--- EXERCISE ---
Copy out the part of the records below that opens with the line containing "Đồn Biên phòng Xín Cái (Hà Giang) quyết" and closes with the line containing "Įmonės kodas: 111965850", including both of those lines. Leave the pictures out.

====

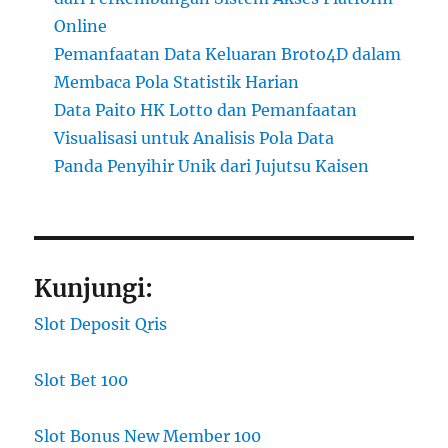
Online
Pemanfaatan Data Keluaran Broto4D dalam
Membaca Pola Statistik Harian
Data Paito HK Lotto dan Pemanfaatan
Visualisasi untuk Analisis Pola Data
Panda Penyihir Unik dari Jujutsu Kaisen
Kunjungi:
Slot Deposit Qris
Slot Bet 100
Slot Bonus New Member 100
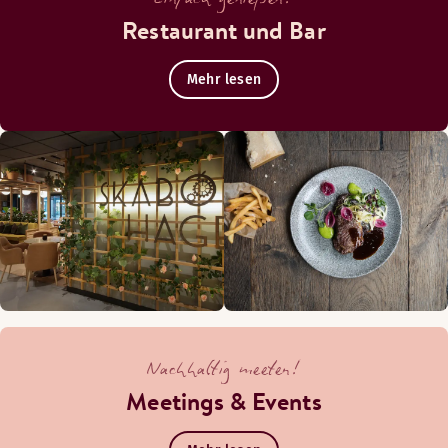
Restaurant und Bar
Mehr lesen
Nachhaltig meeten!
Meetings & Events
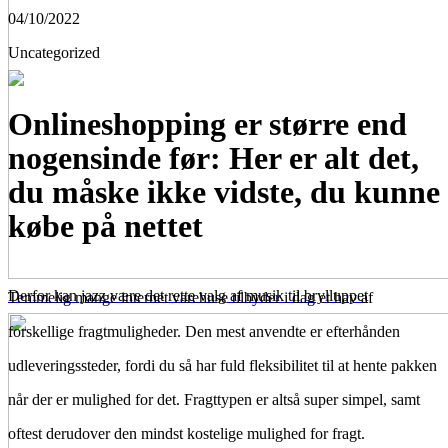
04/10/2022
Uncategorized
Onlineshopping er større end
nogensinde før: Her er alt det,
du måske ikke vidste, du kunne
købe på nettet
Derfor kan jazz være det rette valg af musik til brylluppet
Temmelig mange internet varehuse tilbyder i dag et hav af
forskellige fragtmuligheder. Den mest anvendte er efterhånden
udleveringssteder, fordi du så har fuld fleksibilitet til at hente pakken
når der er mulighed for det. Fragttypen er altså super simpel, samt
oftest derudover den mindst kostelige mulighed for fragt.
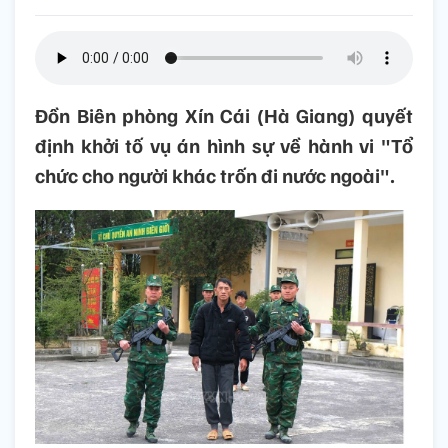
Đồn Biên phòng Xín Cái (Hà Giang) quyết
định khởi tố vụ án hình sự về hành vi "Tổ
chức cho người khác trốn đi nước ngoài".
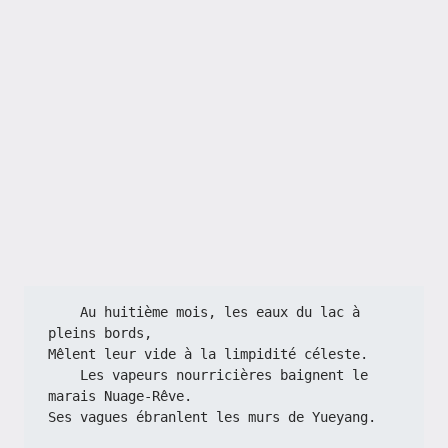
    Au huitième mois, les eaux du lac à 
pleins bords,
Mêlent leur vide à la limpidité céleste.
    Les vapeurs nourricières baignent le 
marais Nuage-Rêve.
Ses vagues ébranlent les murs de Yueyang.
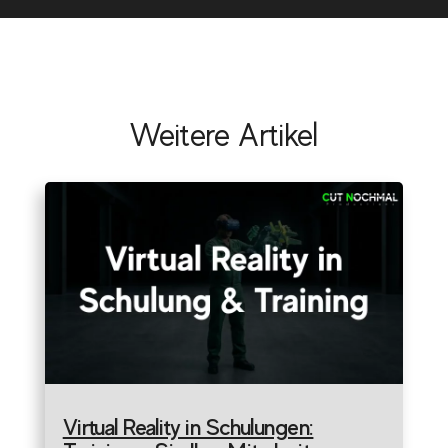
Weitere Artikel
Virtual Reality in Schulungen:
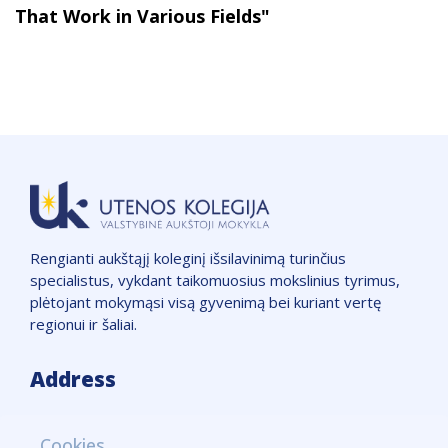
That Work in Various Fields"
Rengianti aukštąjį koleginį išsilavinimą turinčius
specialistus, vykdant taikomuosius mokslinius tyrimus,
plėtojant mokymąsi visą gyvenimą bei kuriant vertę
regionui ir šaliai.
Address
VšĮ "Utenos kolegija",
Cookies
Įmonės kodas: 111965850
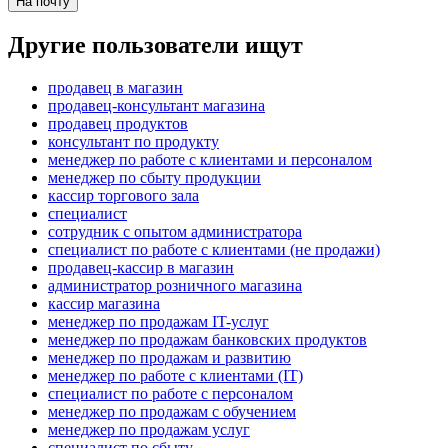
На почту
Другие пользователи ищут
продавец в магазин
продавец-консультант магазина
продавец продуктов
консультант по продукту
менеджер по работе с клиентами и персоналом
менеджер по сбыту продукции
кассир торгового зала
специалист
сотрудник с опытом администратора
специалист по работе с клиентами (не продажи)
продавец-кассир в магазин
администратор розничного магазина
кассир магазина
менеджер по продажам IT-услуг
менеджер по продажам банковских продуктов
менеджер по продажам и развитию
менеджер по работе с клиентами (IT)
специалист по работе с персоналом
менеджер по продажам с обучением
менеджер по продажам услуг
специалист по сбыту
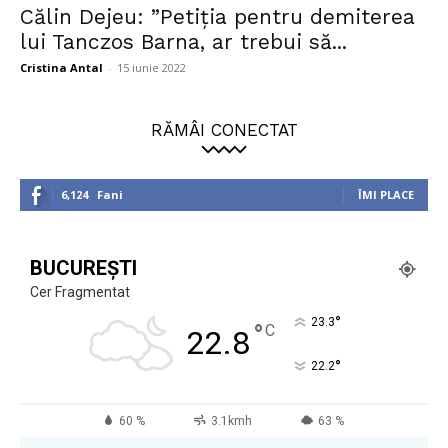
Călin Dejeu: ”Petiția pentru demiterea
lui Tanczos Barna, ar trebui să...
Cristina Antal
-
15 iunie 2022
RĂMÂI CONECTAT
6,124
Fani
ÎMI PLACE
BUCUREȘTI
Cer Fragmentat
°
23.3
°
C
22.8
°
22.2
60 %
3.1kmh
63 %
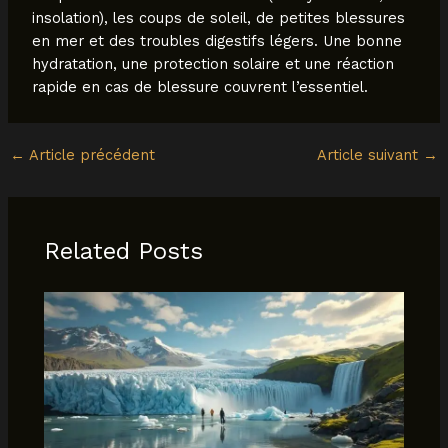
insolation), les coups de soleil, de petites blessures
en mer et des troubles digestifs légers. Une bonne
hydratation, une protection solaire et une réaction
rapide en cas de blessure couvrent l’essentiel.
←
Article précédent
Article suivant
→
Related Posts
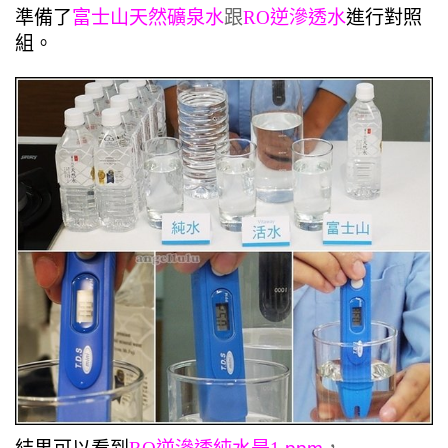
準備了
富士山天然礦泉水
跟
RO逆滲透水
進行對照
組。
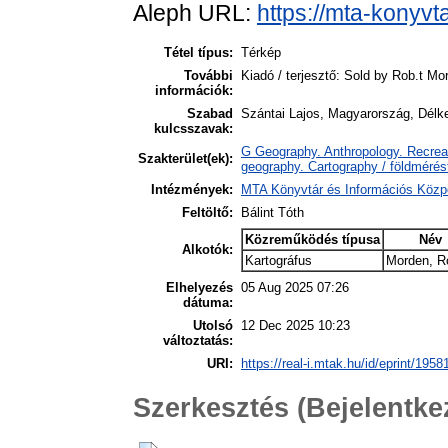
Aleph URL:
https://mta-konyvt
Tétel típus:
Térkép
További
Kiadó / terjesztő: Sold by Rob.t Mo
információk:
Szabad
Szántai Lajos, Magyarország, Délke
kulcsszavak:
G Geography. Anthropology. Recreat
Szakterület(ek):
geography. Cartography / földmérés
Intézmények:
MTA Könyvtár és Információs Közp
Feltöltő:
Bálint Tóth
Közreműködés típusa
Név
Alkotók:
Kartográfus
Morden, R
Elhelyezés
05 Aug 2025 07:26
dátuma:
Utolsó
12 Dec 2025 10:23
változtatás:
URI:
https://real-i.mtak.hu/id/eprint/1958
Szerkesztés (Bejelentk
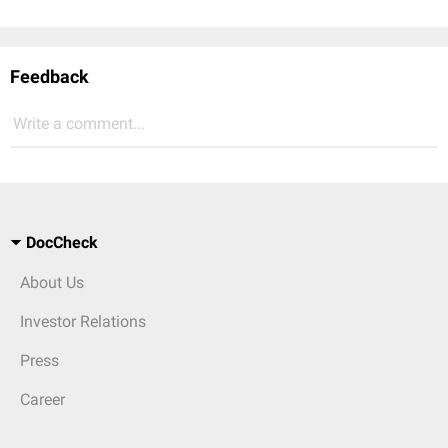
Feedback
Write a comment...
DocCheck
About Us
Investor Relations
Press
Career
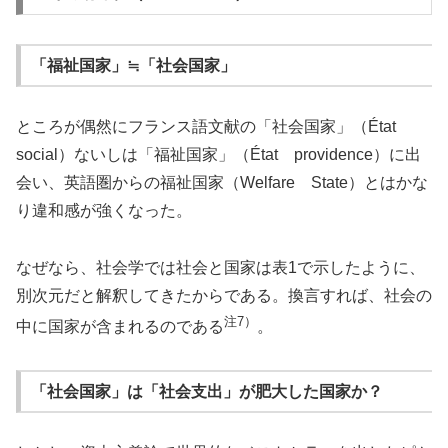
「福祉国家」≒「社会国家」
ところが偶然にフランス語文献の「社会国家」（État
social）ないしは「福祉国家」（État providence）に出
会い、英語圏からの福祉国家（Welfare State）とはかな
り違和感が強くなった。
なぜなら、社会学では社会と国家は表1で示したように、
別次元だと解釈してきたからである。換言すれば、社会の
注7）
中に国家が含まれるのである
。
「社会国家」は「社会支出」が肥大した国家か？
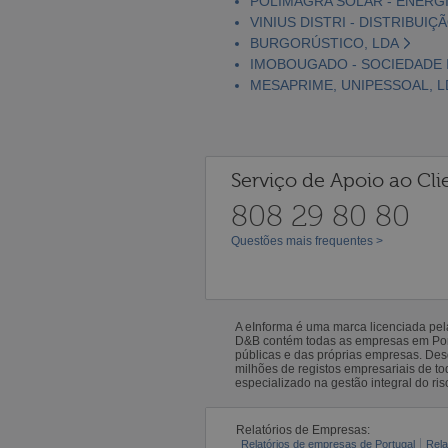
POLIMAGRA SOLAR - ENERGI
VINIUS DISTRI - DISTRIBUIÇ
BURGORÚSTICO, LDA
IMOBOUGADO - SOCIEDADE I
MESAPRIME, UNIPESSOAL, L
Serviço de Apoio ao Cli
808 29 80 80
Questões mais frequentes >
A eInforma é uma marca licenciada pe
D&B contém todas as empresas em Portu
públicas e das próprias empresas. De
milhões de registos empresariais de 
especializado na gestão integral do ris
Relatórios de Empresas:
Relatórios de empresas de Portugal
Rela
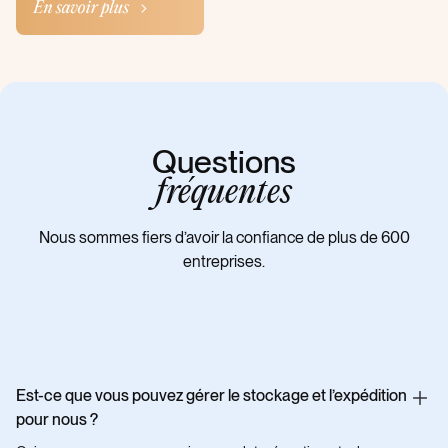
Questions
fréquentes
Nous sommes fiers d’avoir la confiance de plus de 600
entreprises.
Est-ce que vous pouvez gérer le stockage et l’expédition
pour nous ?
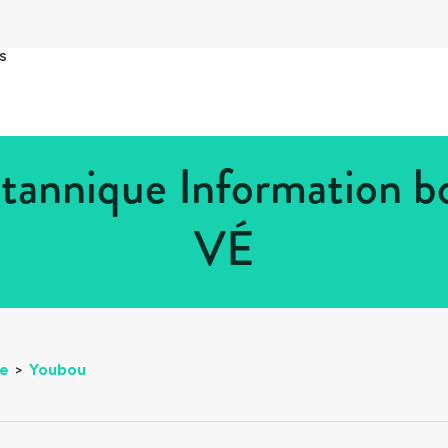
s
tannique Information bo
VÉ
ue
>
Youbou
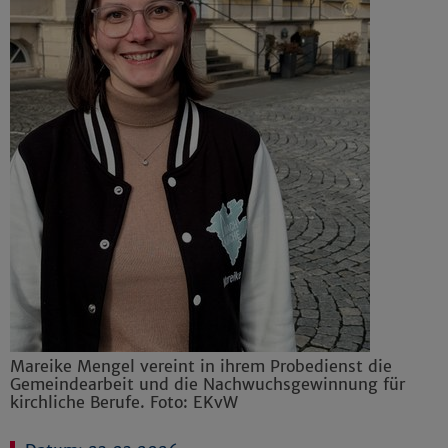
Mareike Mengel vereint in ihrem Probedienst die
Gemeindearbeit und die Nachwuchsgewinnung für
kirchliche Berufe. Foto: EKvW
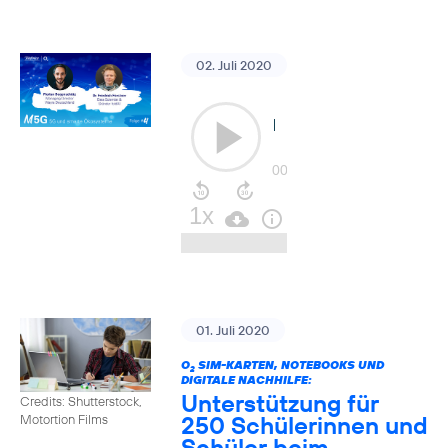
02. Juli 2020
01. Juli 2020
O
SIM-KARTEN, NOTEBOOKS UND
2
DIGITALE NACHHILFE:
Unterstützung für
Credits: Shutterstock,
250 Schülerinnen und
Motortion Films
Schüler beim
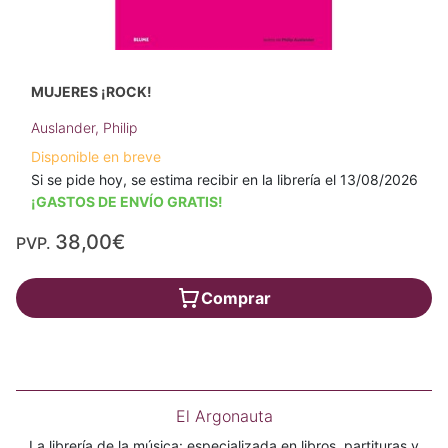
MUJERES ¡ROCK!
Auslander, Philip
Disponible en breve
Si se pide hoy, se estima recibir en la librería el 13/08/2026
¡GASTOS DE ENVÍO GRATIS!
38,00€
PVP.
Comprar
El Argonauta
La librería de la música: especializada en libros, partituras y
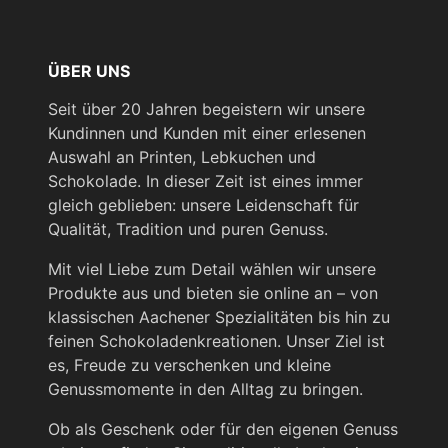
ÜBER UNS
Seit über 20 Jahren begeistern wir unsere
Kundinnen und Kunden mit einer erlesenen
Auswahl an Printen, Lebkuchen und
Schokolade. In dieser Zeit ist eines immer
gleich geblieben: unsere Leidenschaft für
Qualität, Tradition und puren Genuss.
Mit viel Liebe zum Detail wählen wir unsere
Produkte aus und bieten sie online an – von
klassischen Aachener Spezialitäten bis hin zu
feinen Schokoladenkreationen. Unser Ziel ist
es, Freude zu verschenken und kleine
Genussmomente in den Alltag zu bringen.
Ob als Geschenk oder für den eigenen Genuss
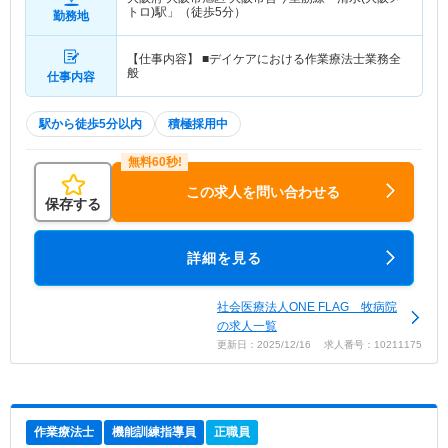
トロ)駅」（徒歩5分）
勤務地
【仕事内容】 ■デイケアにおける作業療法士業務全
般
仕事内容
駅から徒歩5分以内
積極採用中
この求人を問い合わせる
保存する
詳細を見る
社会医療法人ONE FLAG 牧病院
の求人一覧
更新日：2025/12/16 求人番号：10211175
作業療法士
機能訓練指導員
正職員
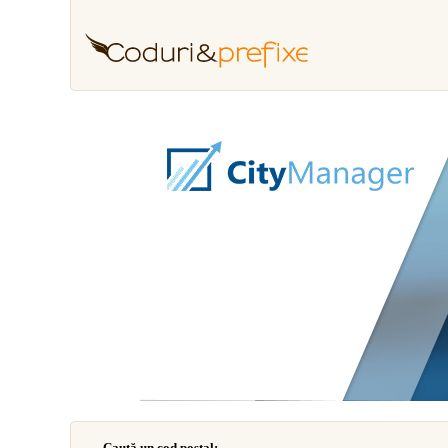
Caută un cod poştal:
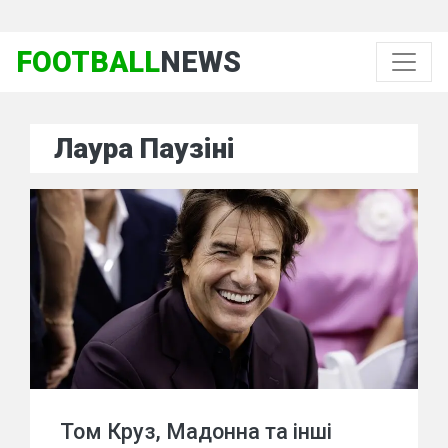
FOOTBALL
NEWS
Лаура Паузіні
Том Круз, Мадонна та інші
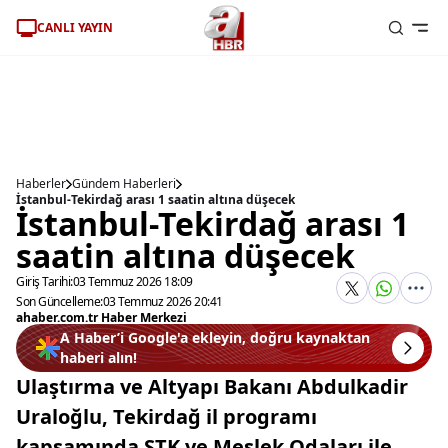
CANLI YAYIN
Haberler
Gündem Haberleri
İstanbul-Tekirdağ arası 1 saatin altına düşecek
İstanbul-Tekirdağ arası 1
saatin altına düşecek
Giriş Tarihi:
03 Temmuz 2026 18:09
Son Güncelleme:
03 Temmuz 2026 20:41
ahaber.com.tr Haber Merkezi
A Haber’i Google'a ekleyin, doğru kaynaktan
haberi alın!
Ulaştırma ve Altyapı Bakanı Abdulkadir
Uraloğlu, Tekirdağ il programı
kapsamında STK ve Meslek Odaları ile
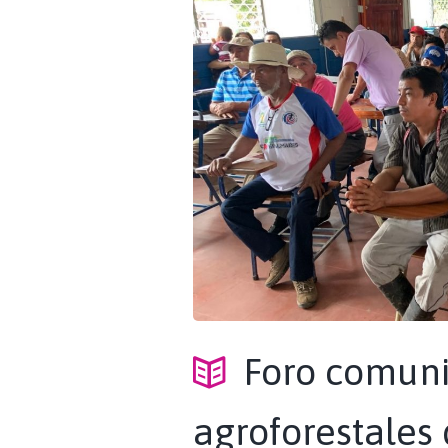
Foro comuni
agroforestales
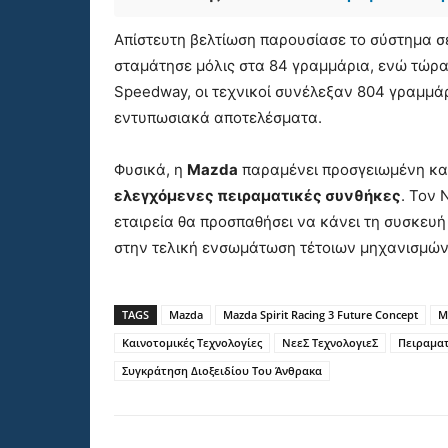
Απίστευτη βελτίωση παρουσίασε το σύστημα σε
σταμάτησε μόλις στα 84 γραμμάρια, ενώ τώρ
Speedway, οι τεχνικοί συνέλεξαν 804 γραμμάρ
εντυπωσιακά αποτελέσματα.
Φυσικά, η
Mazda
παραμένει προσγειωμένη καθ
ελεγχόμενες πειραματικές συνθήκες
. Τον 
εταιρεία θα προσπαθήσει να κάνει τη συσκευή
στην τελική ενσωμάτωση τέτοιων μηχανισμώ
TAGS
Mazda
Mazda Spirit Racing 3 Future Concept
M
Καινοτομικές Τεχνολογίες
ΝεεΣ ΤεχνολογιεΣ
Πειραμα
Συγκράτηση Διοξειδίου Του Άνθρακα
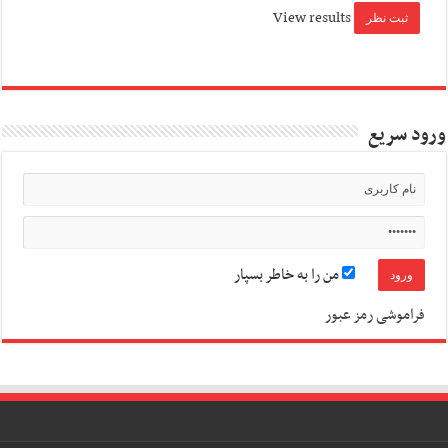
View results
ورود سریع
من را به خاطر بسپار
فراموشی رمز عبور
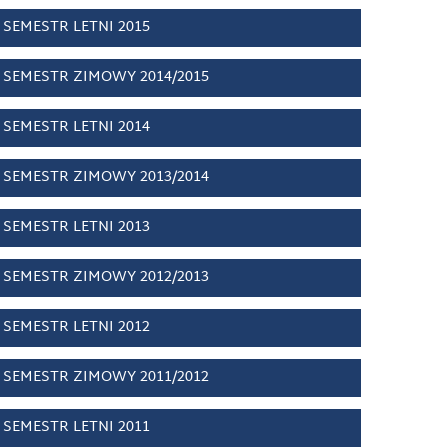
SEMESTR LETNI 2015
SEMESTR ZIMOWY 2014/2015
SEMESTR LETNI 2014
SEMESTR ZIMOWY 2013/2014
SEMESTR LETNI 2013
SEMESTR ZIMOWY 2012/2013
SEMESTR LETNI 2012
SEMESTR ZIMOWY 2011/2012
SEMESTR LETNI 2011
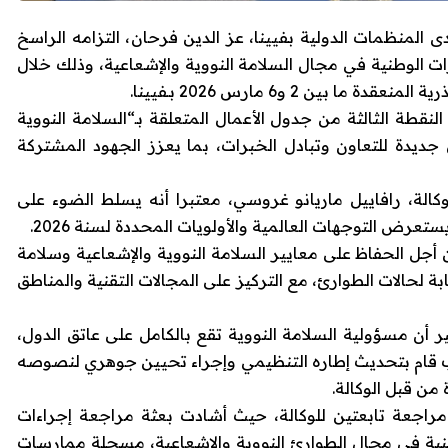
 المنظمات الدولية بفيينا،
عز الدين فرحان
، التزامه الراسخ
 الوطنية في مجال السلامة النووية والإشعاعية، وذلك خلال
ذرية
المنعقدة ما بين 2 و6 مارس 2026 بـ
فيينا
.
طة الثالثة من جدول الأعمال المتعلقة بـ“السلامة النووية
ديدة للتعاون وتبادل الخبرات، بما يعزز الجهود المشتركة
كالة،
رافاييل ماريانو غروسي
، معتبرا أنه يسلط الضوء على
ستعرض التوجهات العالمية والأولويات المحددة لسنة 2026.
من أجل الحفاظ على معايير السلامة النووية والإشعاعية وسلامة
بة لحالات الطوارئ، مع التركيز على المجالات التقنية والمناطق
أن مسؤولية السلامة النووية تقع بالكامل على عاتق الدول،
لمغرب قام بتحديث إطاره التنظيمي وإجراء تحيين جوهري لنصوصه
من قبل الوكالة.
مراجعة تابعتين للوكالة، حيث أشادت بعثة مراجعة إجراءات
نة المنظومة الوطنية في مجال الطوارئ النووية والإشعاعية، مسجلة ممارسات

====

--- RESPONSE BOX ---
Đồn Biên phòng Xín Cái (Hà Giang) quyết
định khởi tố vụ án hình sự về hành vi "Tổ
chức cho người khác trốn đi nước ngoài".
    Au huitième mois, les eaux du lac à 
pleins bords,
Mêlent leur vide à la limpidité céleste.
    Les vapeurs nourricières baignent le 
marais Nuage-Rêve.
Ses vagues ébranlent les murs de Yueyang.
Weitere Artikel
Virtual Reality in Schulungen:
That Work in Various Fields"
Rengianti aukštąjį koleginį išsilavinimą turinčius
specialistus, vykdant taikomuosius mokslinius tyrimus,
plėtojant mokymąsi visą gyvenimą bei kuriant vertę
regionui ir šaliai.
Address
VšĮ "Utenos kolegija",
Cookies
Įmonės kodas: 111965850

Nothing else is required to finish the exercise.